[THE DATA]
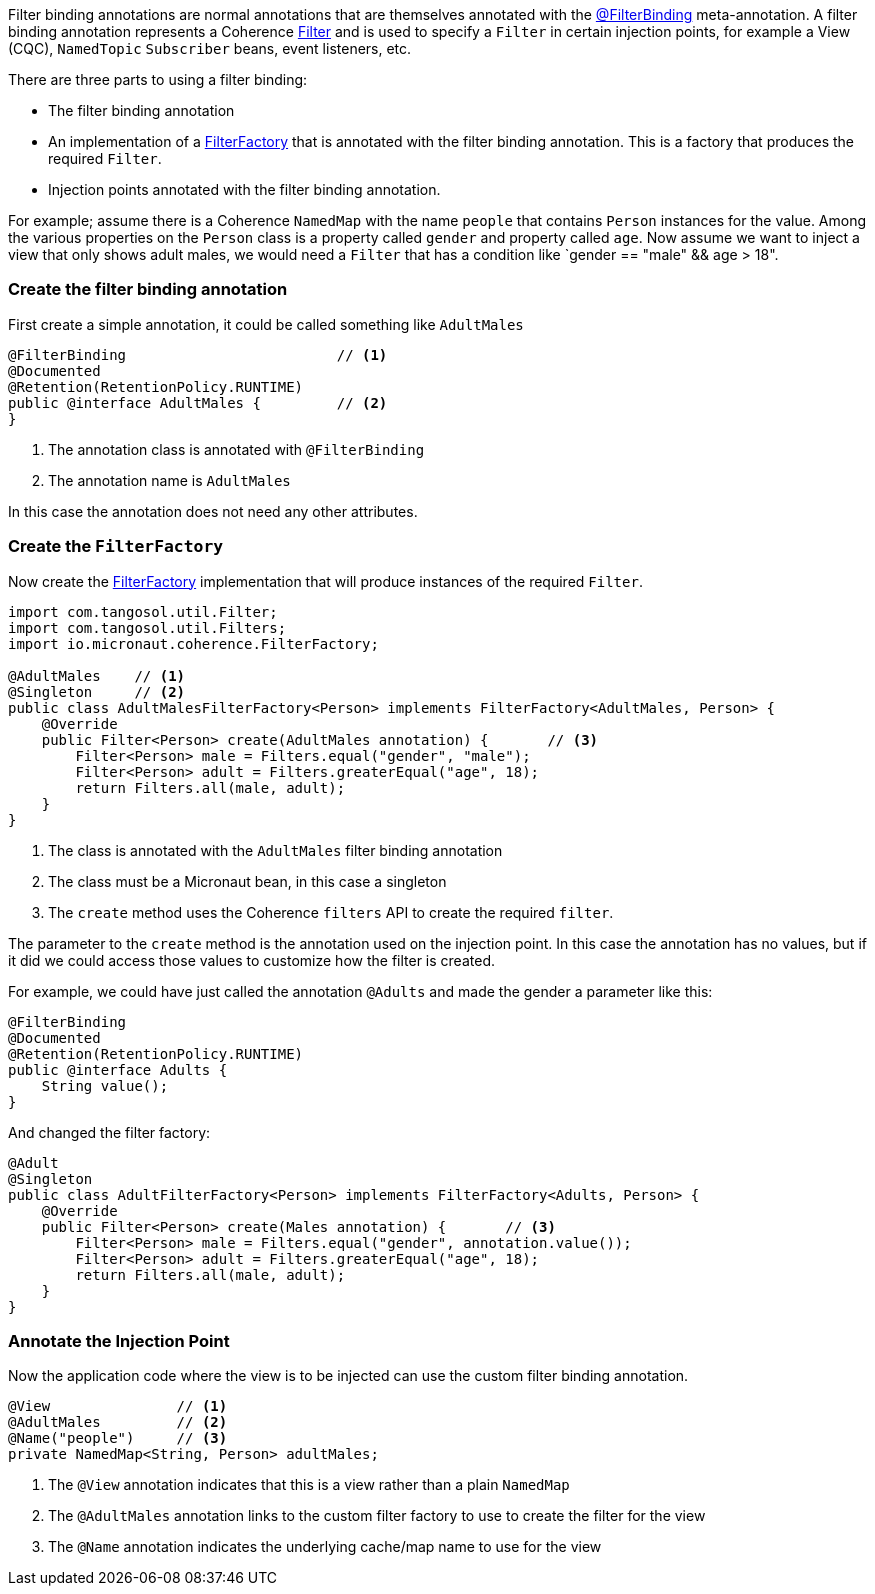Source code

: Filter binding annotations are normal annotations that are themselves annotated with the link:{api}/io/micronaut/coherence/annotation/FilterBinding.html[@FilterBinding] meta-annotation.
A filter binding annotation represents a Coherence link:{coherenceApi}/com/tangosol/util/Filter.html[Filter] and is used to specify a `Filter` in certain injection points, for example a View (CQC), `NamedTopic` `Subscriber` beans, event listeners, etc.

There are three parts to using a filter binding:

* The filter binding annotation
* An implementation of a link:{api}/io/micronaut/coherence/FilterFactory.html[FilterFactory] that is annotated with the filter binding annotation. This is a factory that produces the required `Filter`.
* Injection points annotated with the filter binding annotation.

For example; assume there is a Coherence `NamedMap` with the name `people` that contains `Person` instances for the value.
Among the various properties on the `Person` class is a property called `gender` and property called `age`.
Now assume we want to inject a view that only shows adult males, we would need a `Filter` that has a condition like `gender == "male" && age > 18".

=== Create the filter binding annotation

First create a simple annotation, it could be called something like `AdultMales`

[source,java]
----
@FilterBinding                         // <1>
@Documented
@Retention(RetentionPolicy.RUNTIME)
public @interface AdultMales {         // <2>
}
----
<1> The annotation class is annotated with `@FilterBinding`
<2> The annotation name is `AdultMales`

In this case the annotation does not need any other attributes.

=== Create the `FilterFactory`

Now create the link:{api}/io/micronaut/coherence/FilterFactory.html[FilterFactory] implementation that will produce instances of the required `Filter`.

[source,java]
----
import com.tangosol.util.Filter;
import com.tangosol.util.Filters;
import io.micronaut.coherence.FilterFactory;

@AdultMales    // <1>
@Singleton     // <2>
public class AdultMalesFilterFactory<Person> implements FilterFactory<AdultMales, Person> {
    @Override
    public Filter<Person> create(AdultMales annotation) {       // <3>
        Filter<Person> male = Filters.equal("gender", "male");
        Filter<Person> adult = Filters.greaterEqual("age", 18);
        return Filters.all(male, adult);
    }
}
----
<1> The class is annotated with the `AdultMales` filter binding annotation
<2> The class must be a Micronaut bean, in this case a singleton
<3> The `create` method uses the Coherence `filters` API to create the required `filter`.

The parameter to the `create` method is the annotation used on the injection point.
In this case the annotation has no values, but if it did we could access those values to customize how the filter is created.

For example, we could have just called the annotation `@Adults` and made the gender a parameter like this:
[source,java]
----
@FilterBinding
@Documented
@Retention(RetentionPolicy.RUNTIME)
public @interface Adults {
    String value();
}
----

And changed the filter factory:
[source,java]
----
@Adult
@Singleton
public class AdultFilterFactory<Person> implements FilterFactory<Adults, Person> {
    @Override
    public Filter<Person> create(Males annotation) {       // <3>
        Filter<Person> male = Filters.equal("gender", annotation.value());
        Filter<Person> adult = Filters.greaterEqual("age", 18);
        return Filters.all(male, adult);
    }
}
----

=== Annotate the Injection Point

Now the application code where the view is to be injected can use the custom filter binding annotation.

[source,java]
----
@View               // <1>
@AdultMales         // <2>
@Name("people")     // <3>
private NamedMap<String, Person> adultMales;
----
<1> The `@View` annotation indicates that this is a view rather than a plain `NamedMap`
<2> The `@AdultMales` annotation links to the custom filter factory to use to create the filter for the view
<3> The `@Name` annotation indicates the underlying cache/map name to use for the view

[TASK DETAILS]
Your copy should match the records above word for word, but without images.

[SOLUTION TO THIS TASK]
Source code

: Filter binding annotations are normal annotations that are themselves annotated with the link:{api}/io/micronaut/coherence/annotation/FilterBinding.html[@FilterBinding] meta-annotation.
A filter binding annotation represents a Coherence link:{coherenceApi}/com/tangosol/util/Filter.html[Filter] and is used to specify a `Filter` in certain injection points, for example a View (CQC), `NamedTopic` `Subscriber` beans, event listeners, etc.

There are three parts to using a filter binding:

* The filter binding annotation
* An implementation of a link:{api}/io/micronaut/coherence/FilterFactory.html[FilterFactory] that is annotated with the filter binding annotation. This is a factory that produces the required `Filter`.
* Injection points annotated with the filter binding annotation.

For example; assume there is a Coherence `NamedMap` with the name `people` that contains `Person` instances for the value.
Among the various properties on the `Person` class is a property called `gender` and property called `age`.
Now assume we want to inject a view that only shows adult males, we would need a `Filter` that has a condition like `gender == "male" && age > 18".

=== Create the filter binding annotation

First create a simple annotation, it could be called something like `AdultMales`

[source,java]
----
@FilterBinding                         // <1>
@Documented
@Retention(RetentionPolicy.RUNTIME)
public @interface AdultMales {         // <2>
}
----
<1> The annotation class is annotated with `@FilterBinding`
<2> The annotation name is `AdultMales`

In this case the annotation does not need any other attributes.

=== Create the `FilterFactory`

Now create the link:{api}/io/micronaut/coherence/FilterFactory.html[FilterFactory] implementation that will produce instances of the required `Filter`.

[source,java]
----
import com.tangosol.util.Filter;
import com.tangosol.util.Filters;
import io.micronaut.coherence.FilterFactory;

@AdultMales    // <1>
@Singleton     // <2>
public class AdultMalesFilterFactory<Person> implements FilterFactory<AdultMales, Person> {
    @Override
    public Filter<Person> create(AdultMales annotation) {       // <3>
        Filter<Person> male = Filters.equal("gender", "male");
        Filter<Person> adult = Filters.greaterEqual("age", 18);
        return Filters.all(male, adult);
    }
}
----
<1> The class is annotated with the `AdultMales` filter binding annotation
<2> The class must be a Micronaut bean, in this case a singleton
<3> The `create` method uses the Coherence `filters` API to create the required `filter`.

The parameter to the `create` method is the annotation used on the injection point.
In this case the annotation has no values, but if it did we could access those values to customize how the filter is created.

For example, we could have just called the annotation `@Adults` and made the gender a parameter like this:
[source,java]
----
@FilterBinding
@Documented
@Retention(RetentionPolicy.RUNTIME)
public @interface Adults {
    String value();
}
----

And changed the filter factory:
[source,java]
----
@Adult
@Singleton
public class AdultFilterFactory<Person> implements FilterFactory<Adults, Person> {
    @Override
    public Filter<Person> create(Males annotation) {       // <3>
        Filter<Person> male = Filters.equal("gender", annotation.value());
        Filter<Person> adult = Filters.greaterEqual("age", 18);
        return Filters.all(male, adult);
    }
}
----

=== Annotate the Injection Point

Now the application code where the view is to be injected can use the custom filter binding annotation.

[source,java]
----
@View               // <1>
@AdultMales         // <2>
@Name("people")     // <3>
private NamedMap<String, Person> adultMales;
----
<1> The `@View` annotation indicates that this is a view rather than a plain `NamedMap`
<2> The `@AdultMales` annotation links to the custom filter factory to use to create the filter for the view
<3> The `@Name` annotation indicates the underlying cache/map name to use for the view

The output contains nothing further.